Your assignment:
Transcribe all of the data exactly, leaving nothing out.

Supplied material:
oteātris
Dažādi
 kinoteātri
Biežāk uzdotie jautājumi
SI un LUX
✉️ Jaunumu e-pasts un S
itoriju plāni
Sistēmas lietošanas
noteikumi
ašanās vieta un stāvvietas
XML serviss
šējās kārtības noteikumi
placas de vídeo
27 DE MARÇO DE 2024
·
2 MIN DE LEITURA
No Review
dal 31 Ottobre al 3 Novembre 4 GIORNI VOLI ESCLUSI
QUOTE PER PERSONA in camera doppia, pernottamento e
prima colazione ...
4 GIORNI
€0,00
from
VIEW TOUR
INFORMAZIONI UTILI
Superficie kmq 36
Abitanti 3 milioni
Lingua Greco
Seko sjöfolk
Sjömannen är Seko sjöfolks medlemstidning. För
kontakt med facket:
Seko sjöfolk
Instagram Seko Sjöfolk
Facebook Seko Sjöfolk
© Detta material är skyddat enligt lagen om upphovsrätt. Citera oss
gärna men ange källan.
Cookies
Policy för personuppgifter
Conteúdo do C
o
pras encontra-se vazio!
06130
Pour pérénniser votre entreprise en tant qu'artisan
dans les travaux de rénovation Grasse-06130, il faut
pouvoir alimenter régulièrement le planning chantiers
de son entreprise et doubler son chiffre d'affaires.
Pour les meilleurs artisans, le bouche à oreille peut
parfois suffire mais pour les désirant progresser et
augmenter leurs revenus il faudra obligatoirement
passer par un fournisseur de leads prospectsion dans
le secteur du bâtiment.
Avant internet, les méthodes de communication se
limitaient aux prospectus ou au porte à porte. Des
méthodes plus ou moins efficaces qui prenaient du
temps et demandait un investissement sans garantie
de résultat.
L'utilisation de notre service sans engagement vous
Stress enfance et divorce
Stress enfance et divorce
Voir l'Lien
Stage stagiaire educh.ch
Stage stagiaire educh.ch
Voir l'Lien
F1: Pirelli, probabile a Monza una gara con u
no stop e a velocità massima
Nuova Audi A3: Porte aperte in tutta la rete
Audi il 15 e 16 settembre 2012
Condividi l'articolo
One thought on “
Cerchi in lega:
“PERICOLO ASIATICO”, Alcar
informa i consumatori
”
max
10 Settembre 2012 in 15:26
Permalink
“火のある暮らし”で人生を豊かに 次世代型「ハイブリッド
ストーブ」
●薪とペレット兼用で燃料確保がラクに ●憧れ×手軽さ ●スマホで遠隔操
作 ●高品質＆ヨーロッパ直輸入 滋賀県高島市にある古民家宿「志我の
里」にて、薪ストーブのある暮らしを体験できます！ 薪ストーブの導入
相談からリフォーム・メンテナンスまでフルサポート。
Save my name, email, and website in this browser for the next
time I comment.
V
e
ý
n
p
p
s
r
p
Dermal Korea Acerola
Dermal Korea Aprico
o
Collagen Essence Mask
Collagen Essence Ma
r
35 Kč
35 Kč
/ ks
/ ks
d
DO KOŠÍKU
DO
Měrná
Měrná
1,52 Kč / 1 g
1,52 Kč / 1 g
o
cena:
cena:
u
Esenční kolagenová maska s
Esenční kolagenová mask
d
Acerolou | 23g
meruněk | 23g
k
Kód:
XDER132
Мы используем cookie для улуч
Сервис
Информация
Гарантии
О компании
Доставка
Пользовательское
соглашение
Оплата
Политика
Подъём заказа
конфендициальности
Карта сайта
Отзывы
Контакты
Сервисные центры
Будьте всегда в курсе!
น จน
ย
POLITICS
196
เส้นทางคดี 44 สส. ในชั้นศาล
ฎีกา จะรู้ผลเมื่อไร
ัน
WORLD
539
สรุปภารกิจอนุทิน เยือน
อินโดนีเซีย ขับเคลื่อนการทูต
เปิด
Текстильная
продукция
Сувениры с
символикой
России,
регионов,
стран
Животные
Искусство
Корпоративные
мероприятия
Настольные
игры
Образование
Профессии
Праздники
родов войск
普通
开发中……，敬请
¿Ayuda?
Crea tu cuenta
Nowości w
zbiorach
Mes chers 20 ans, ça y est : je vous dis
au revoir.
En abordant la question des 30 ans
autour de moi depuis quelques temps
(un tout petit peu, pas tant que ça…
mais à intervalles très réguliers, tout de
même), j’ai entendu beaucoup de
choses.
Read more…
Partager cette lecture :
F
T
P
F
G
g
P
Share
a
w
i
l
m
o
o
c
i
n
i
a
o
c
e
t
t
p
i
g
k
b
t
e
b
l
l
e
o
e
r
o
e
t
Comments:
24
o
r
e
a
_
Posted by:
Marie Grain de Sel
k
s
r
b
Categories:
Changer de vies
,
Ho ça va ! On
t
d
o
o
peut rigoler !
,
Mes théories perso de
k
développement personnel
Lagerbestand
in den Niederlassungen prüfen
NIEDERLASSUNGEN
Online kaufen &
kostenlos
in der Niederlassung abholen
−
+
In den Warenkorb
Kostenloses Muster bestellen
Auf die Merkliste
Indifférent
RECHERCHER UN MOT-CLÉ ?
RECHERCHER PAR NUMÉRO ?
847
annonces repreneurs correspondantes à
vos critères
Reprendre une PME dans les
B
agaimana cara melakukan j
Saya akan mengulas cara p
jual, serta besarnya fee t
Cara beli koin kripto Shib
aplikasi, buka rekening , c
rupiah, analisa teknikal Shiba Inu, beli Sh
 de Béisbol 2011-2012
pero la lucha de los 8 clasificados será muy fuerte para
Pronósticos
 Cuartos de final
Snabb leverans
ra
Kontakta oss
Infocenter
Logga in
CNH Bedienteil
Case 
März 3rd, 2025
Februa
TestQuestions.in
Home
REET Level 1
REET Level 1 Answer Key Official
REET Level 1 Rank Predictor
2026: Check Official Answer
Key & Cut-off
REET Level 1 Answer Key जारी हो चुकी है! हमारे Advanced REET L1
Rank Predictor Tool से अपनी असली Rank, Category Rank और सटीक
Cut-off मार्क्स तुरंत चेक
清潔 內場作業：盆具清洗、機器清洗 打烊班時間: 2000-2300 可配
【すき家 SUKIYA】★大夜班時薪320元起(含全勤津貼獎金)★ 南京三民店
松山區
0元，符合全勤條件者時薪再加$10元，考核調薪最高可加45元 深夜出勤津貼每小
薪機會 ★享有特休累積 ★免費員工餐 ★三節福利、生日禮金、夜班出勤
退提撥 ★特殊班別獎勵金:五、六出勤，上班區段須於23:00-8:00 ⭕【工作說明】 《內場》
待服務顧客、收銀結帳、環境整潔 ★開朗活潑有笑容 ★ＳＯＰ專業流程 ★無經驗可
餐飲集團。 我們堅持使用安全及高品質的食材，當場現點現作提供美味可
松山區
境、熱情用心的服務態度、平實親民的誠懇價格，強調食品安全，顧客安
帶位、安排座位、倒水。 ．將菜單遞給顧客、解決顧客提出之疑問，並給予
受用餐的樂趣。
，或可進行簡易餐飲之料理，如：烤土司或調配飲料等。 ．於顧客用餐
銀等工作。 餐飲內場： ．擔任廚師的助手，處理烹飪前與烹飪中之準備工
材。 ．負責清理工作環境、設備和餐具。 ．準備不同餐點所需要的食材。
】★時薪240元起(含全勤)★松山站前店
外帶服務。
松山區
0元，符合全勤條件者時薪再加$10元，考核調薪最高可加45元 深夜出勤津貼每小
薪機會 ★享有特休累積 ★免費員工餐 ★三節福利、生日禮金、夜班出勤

Answer to the exercise:
oteātris
Dažādi
 kinoteātri
Biežāk uzdotie jautājumi
SI un LUX
✉️ Jaunumu e-pasts un S
itoriju plāni
Sistēmas lietošanas
noteikumi
ašanās vieta un stāvvietas
XML serviss
šējās kārtības noteikumi
placas de vídeo
27 DE MARÇO DE 2024
·
2 MIN DE LEITURA
No Review
dal 31 Ottobre al 3 Novembre 4 GIORNI VOLI ESCLUSI
QUOTE PER PERSONA in camera doppia, pernottamento e
prima colazione ...
4 GIORNI
€0,00
from
VIEW TOUR
INFORMAZIONI UTILI
Superficie kmq 36
Abitanti 3 milioni
Lingua Greco
Seko sjöfolk
Sjömannen är Seko sjöfolks medlemstidning. För
kontakt med facket:
Seko sjöfolk
Instagram Seko Sjöfolk
Facebook Seko Sjöfolk
© Detta material är skyddat enligt lagen om upphovsrätt. Citera oss
gärna men ange källan.
Cookies
Policy för personuppgifter
Conteúdo do C
o
pras encontra-se vazio!
06130
Pour pérénniser votre entreprise en tant qu'artisan
dans les travaux de rénovation Grasse-06130, il faut
pouvoir alimenter régulièrement le planning chantiers
de son entreprise et doubler son chiffre d'affaires.
Pour les meilleurs artisans, le bouche à oreille peut
parfois suffire mais pour les désirant progresser et
augmenter leurs revenus il faudra obligatoirement
passer par un fournisseur de leads prospectsion dans
le secteur du bâtiment.
Avant internet, les méthodes de communication se
limitaient aux prospectus ou au porte à porte. Des
méthodes plus ou moins efficaces qui prenaient du
temps et demandait un investissement sans garantie
de résultat.
L'utilisation de notre service sans engagement vous
Stress enfance et divorce
Stress enfance et divorce
Voir l'Lien
Stage stagiaire educh.ch
Stage stagiaire educh.ch
Voir l'Lien
F1: Pirelli, probabile a Monza una gara con u
no stop e a velocità massima
Nuova Audi A3: Porte aperte in tutta la rete
Audi il 15 e 16 settembre 2012
Condividi l'articolo
One thought on “
Cerchi in lega:
“PERICOLO ASIATICO”, Alcar
informa i consumatori
”
max
10 Settembre 2012 in 15:26
Permalink
“火のある暮らし”で人生を豊かに 次世代型「ハイブリッド
ストーブ」
●薪とペレット兼用で燃料確保がラクに ●憧れ×手軽さ ●スマホで遠隔操
作 ●高品質＆ヨーロッパ直輸入 滋賀県高島市にある古民家宿「志我の
里」にて、薪ストーブのある暮らしを体験できます！ 薪ストーブの導入
相談からリフォーム・メンテナンスまでフルサポート。
Save my name, email, and website in this browser for the next
time I comment.
V
e
ý
n
p
p
s
r
p
Dermal Korea Acerola
Dermal Korea Aprico
o
Collagen Essence Mask
Collagen Essence Ma
r
35 Kč
35 Kč
/ ks
/ ks
d
DO KOŠÍKU
DO
Měrná
Měrná
1,52 Kč / 1 g
1,52 Kč / 1 g
o
cena:
cena:
u
Esenční kolagenová maska s
Esenční kolagenová mask
d
Acerolou | 23g
meruněk | 23g
k
Kód:
XDER132
Мы используем cookie для улуч
Сервис
Информация
Гарантии
О компании
Доставка
Пользовательское
соглашение
Оплата
Политика
Подъём заказа
конфендициальности
Карта сайта
Отзывы
Контакты
Сервисные центры
Будьте всегда в курсе!
น จน
ย
POLITICS
196
เส้นทางคดี 44 สส. ในชั้นศาล
ฎีกา จะรู้ผลเมื่อไร
ัน
WORLD
539
สรุปภารกิจอนุทิน เยือน
อินโดนีเซีย ขับเคลื่อนการทูต
เปิด
Текстильная
продукция
Сувениры с
символикой
России,
регионов,
стран
Животные
Искусство
Корпоративные
мероприятия
Настольные
игры
Образование
Профессии
Праздники
родов войск
普通
开发中……，敬请
¿Ayuda?
Crea tu cuenta
Nowości w
zbiorach
Mes chers 20 ans, ça y est : je vous dis
au revoir.
En abordant la question des 30 ans
autour de moi depuis quelques temps
(un tout petit peu, pas tant que ça…
mais à intervalles très réguliers, tout de
même), j’ai entendu beaucoup de
choses.
Read more…
Partager cette lecture :
F
T
P
F
G
g
P
Share
a
w
i
l
m
o
o
c
i
n
i
a
o
c
e
t
t
p
i
g
k
b
t
e
b
l
l
e
o
e
r
o
e
t
Comments:
24
o
r
e
a
_
Posted by:
Marie Grain de Sel
k
s
r
b
Categories:
Changer de vies
,
Ho ça va ! On
t
d
o
o
peut rigoler !
,
Mes théories perso de
k
développement personnel
Lagerbestand
in den Niederlassungen prüfen
NIEDERLASSUNGEN
Online kaufen &
kostenlos
in der Niederlassung abholen
−
+
In den Warenkorb
Kostenloses Muster bestellen
Auf die Merkliste
Indifférent
RECHERCHER UN MOT-CLÉ ?
RECHERCHER PAR NUMÉRO ?
847
annonces repreneurs correspondantes à
vos critères
Reprendre une PME dans les
B
agaimana cara melakukan j
Saya akan mengulas cara p
jual, serta besarnya fee t
Cara beli koin kripto Shib
aplikasi, buka rekening , c
rupiah, analisa teknikal Shiba Inu, beli Sh
 de Béisbol 2011-2012
pero la lucha de los 8 clasificados será muy fuerte para
Pronósticos
 Cuartos de final
Snabb leverans
ra
Kontakta oss
Infocenter
Logga in
CNH Bedienteil
Case 
März 3rd, 2025
Februa
TestQuestions.in
Home
REET Level 1
REET Level 1 Answer Key Official
REET Level 1 Rank Predictor
2026: Check Official Answer
Key & Cut-off
REET Level 1 Answer Key जारी हो चुकी है! हमारे Advanced REET L1
Rank Predictor Tool से अपनी असली Rank, Category Rank और सटीक
Cut-off मार्क्स तुरंत चेक
清潔 內場作業：盆具清洗、機器清洗 打烊班時間: 2000-2300 可配
【すき家 SUKIYA】★大夜班時薪320元起(含全勤津貼獎金)★ 南京三民店
松山區
0元，符合全勤條件者時薪再加$10元，考核調薪最高可加45元 深夜出勤津貼每小
薪機會 ★享有特休累積 ★免費員工餐 ★三節福利、生日禮金、夜班出勤
退提撥 ★特殊班別獎勵金:五、六出勤，上班區段須於23:00-8:00 ⭕【工作說明】 《內場》
待服務顧客、收銀結帳、環境整潔 ★開朗活潑有笑容 ★ＳＯＰ專業流程 ★無經驗可
餐飲集團。 我們堅持使用安全及高品質的食材，當場現點現作提供美味可
松山區
境、熱情用心的服務態度、平實親民的誠懇價格，強調食品安全，顧客安
帶位、安排座位、倒水。 ．將菜單遞給顧客、解決顧客提出之疑問，並給予
受用餐的樂趣。
，或可進行簡易餐飲之料理，如：烤土司或調配飲料等。 ．於顧客用餐
銀等工作。 餐飲內場： ．擔任廚師的助手，處理烹飪前與烹飪中之準備工
材。 ．負責清理工作環境、設備和餐具。 ．準備不同餐點所需要的食材。
】★時薪240元起(含全勤)★松山站前店
外帶服務。
松山區
0元，符合全勤條件者時薪再加$10元，考核調薪最高可加45元 深夜出勤津貼每小
薪機會 ★享有特休累積 ★免費員工餐 ★三節福利、生日禮金、夜班出勤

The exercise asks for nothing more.